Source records
= Beginning of Section =

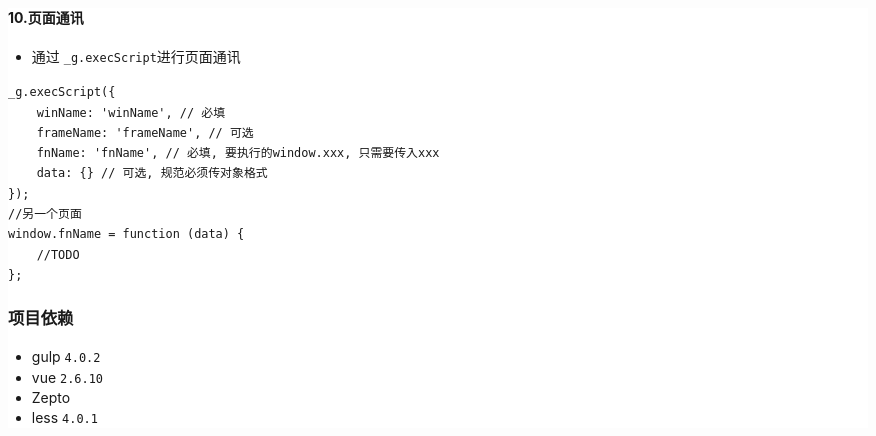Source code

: #### 10.页面通讯

* 通过 `_g.execScript`进行页面通讯

```
_g.execScript({
    winName: 'winName', // 必填
    frameName: 'frameName', // 可选
    fnName: 'fnName', // 必填, 要执行的window.xxx, 只需要传入xxx
    data: {} // 可选, 规范必须传对象格式
});
//另一个页面
window.fnName = function (data) {
    //TODO 
};
```



### 项目依赖

* gulp `4.0.2`
* vue `2.6.10`
* Zepto
* less `4.0.1`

= End of Section =

## PROBLEM:
Pictures should be skipped, and the records retyped word for word.

## THE ANSWER:
Source code

: #### 10.页面通讯

* 通过 `_g.execScript`进行页面通讯

```
_g.execScript({
    winName: 'winName', // 必填
    frameName: 'frameName', // 可选
    fnName: 'fnName', // 必填, 要执行的window.xxx, 只需要传入xxx
    data: {} // 可选, 规范必须传对象格式
});
//另一个页面
window.fnName = function (data) {
    //TODO 
};
```



### 项目依赖

* gulp `4.0.2`
* vue `2.6.10`
* Zepto
* less `4.0.1`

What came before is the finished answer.